Elsewhere during the festival, performance artists Lone Twin will be (aptly) presenting their latest theatre piece The Festival (Corn Exchange, 11 May), which was recently staged as one third of their Catastrophe Trilogy) and there’ll also be a chance to see Cheek by Jowl’s Macbeth following its run at the Barbican.
The Globe will be staging their popular, open air, touring production of A Midsummer Night’s Dream at the St Nicholas Rest Garden (21-23 May) and Tim Crouch will be appearing in I, Malvolio (Pavilion Theatre, 7-9 May), a follow-on from his I, Peaseblossom and I, Caliban shows that present the world of one of Shakespeare’s plays through the eyes of one of the secondary characters.
Other highlights include Rimini Protokoll’s Best Before (Sallis Benney Theatre, 19-23 May) which blurs the world of gaming with performance and dreamthinkspeak’s Before I Sleep, a site specific take on Chekhov’s The Cherry Orchard which is taking place at the Old Co-op Building on London Road (1-23 May)

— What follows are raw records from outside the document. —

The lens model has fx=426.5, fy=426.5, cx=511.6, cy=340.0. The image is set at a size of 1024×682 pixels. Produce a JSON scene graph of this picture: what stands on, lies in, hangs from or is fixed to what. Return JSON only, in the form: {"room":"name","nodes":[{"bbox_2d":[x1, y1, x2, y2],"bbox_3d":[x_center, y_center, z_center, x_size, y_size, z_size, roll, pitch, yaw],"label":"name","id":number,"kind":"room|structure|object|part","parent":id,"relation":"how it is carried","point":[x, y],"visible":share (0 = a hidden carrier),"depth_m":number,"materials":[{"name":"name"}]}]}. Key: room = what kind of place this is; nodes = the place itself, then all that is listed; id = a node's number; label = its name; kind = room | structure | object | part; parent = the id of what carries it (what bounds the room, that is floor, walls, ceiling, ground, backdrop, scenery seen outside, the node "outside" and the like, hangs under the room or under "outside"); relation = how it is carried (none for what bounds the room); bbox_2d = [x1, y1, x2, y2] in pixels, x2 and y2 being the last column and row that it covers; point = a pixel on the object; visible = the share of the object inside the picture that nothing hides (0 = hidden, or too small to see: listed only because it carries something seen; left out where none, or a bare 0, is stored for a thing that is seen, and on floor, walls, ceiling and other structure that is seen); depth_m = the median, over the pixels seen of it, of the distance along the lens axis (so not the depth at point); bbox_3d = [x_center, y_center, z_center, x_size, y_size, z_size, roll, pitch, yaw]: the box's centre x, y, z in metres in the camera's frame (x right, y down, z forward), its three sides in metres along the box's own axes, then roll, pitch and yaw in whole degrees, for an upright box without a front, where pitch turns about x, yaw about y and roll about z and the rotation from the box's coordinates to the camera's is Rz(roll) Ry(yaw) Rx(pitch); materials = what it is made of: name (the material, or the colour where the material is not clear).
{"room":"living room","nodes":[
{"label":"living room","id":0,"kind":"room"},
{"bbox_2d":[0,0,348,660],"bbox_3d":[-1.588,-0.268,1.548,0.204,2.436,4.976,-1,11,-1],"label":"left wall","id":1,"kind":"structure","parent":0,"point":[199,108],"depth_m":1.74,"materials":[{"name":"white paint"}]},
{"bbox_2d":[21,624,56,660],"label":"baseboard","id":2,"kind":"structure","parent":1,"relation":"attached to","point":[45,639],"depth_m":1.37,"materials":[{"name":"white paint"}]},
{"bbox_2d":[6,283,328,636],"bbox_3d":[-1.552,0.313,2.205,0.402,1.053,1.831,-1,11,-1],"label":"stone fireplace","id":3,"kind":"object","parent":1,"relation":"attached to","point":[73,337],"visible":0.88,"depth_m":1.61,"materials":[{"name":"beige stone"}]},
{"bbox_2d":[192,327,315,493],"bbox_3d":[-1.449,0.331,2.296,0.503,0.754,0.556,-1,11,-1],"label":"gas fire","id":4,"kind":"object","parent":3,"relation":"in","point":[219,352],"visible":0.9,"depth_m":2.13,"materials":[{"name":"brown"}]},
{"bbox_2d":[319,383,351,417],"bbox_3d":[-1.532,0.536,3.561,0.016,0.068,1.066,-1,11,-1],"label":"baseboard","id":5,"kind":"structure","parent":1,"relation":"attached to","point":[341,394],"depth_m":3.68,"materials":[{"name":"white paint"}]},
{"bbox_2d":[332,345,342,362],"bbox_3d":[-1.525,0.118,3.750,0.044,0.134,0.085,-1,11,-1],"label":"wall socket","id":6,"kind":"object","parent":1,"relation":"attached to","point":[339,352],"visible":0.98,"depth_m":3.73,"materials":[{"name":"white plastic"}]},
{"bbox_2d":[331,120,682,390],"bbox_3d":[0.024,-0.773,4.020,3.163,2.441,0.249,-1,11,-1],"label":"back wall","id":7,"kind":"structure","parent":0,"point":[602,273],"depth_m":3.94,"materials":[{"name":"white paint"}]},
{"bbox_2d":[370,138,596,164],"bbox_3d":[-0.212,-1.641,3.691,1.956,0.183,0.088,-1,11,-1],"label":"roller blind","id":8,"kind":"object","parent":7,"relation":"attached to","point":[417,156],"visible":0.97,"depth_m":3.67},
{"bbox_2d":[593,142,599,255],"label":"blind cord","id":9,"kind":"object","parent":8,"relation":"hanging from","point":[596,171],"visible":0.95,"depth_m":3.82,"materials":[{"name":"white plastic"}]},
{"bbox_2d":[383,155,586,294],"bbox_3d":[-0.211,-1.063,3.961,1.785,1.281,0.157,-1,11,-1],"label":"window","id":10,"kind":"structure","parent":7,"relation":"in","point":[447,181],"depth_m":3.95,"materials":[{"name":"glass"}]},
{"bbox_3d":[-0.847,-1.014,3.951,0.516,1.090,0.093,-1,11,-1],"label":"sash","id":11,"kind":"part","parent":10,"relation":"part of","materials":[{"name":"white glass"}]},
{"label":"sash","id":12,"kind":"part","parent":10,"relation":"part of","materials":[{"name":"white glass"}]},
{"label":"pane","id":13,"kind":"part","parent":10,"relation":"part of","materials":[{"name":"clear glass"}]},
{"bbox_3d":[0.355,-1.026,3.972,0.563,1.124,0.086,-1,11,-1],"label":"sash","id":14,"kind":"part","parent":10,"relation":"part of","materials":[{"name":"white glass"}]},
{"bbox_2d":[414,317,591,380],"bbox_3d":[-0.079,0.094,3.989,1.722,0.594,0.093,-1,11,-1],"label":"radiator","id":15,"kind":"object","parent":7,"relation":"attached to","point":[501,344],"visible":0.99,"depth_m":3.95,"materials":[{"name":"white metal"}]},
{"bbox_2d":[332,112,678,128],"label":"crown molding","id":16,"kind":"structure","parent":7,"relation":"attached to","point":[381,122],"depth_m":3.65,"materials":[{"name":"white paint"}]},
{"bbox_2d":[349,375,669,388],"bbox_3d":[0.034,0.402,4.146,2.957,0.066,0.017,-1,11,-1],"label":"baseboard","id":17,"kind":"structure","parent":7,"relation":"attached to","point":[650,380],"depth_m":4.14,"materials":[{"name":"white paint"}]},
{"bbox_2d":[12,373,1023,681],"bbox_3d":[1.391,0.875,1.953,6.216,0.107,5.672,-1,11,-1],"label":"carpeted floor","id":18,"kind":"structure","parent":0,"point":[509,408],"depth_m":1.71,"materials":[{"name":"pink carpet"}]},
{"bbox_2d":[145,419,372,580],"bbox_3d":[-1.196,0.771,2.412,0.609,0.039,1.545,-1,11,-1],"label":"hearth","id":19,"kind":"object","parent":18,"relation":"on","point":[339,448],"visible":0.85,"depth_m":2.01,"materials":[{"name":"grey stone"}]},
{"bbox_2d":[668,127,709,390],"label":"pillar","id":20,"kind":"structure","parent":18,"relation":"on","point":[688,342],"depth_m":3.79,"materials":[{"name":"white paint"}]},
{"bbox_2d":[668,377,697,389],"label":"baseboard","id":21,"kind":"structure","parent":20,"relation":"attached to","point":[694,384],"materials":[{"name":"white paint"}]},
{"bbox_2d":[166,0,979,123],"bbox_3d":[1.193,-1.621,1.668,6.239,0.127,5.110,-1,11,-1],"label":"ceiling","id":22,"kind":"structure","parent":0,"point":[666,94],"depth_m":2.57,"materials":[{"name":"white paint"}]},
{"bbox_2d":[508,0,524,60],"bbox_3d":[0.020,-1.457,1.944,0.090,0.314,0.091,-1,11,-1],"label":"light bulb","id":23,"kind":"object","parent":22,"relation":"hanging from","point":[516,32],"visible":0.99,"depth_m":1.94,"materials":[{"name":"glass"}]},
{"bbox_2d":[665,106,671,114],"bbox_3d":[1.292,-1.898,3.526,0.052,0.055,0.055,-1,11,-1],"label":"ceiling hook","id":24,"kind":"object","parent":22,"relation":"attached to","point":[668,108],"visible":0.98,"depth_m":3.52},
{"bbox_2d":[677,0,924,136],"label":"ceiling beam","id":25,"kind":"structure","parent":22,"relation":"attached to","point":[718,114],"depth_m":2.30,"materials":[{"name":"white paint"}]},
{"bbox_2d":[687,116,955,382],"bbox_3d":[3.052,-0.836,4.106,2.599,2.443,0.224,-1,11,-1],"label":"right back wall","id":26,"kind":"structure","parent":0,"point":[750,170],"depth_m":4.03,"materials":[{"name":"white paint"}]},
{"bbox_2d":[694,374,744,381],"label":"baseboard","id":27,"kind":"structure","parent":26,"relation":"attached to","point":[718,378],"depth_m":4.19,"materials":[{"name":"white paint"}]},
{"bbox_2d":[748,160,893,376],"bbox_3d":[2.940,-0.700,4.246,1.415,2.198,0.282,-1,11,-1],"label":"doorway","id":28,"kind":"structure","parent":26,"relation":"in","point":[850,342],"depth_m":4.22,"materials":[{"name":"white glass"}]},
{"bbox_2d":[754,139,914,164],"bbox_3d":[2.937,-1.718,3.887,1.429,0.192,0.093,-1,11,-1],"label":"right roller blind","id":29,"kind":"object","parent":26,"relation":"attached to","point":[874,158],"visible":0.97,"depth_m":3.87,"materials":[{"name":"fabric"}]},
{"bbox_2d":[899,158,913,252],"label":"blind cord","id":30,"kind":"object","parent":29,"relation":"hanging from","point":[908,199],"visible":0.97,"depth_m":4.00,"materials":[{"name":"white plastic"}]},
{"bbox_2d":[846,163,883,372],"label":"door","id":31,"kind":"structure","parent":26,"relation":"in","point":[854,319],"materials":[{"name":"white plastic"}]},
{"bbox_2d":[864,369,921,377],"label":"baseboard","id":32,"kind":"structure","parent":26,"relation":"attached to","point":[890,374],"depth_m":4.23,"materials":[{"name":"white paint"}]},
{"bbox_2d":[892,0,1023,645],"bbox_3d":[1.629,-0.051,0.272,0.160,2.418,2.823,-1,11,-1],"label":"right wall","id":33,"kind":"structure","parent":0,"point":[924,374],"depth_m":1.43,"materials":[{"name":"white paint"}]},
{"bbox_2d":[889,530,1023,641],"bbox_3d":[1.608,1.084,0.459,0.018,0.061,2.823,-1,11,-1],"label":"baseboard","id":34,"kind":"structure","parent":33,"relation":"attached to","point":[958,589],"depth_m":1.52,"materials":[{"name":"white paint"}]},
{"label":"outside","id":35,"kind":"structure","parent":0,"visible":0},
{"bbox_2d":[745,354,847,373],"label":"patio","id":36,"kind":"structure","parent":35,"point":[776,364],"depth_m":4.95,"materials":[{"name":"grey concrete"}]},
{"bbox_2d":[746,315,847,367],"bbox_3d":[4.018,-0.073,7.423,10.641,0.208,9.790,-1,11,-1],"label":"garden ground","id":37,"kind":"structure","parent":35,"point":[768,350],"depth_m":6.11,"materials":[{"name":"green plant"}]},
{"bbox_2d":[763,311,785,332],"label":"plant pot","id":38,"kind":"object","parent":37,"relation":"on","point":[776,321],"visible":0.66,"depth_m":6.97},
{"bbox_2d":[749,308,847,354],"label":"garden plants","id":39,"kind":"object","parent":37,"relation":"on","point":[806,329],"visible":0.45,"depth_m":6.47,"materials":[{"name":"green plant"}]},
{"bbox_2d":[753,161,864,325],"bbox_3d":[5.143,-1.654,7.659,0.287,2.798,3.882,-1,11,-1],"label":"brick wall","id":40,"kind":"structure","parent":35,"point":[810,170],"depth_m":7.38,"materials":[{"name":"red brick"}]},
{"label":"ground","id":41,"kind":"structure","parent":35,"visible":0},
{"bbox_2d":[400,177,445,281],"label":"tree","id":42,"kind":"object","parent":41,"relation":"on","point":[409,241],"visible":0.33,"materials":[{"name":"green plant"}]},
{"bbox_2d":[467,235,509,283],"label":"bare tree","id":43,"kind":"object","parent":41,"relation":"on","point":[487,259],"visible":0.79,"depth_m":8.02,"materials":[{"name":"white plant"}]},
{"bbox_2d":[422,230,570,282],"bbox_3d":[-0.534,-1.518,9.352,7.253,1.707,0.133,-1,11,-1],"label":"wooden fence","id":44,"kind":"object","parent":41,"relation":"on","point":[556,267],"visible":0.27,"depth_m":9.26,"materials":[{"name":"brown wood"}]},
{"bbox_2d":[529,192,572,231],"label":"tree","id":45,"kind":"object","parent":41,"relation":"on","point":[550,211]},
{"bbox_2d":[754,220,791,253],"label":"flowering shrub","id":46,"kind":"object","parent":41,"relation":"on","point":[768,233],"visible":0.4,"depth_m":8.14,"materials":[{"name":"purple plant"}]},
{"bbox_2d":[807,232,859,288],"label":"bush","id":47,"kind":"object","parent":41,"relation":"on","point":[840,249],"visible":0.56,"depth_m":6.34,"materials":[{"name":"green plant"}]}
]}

Choreographer Frauke Requardt and Shunt co-founder David Rosenburg will be presenting Electric Hotel, a outdoor performance piece, in which the audience wear headphones to glimpse snatches of stories within a collage of sound and movement.
For fans of contemporary dance there’s the world premiere of a specially commissioned new piece by the acclaimed Hofesh Schechter, Political Mother (Concert Hall , 20-21 May) with Schechter’s own score played live by an ensemble of eight musicians.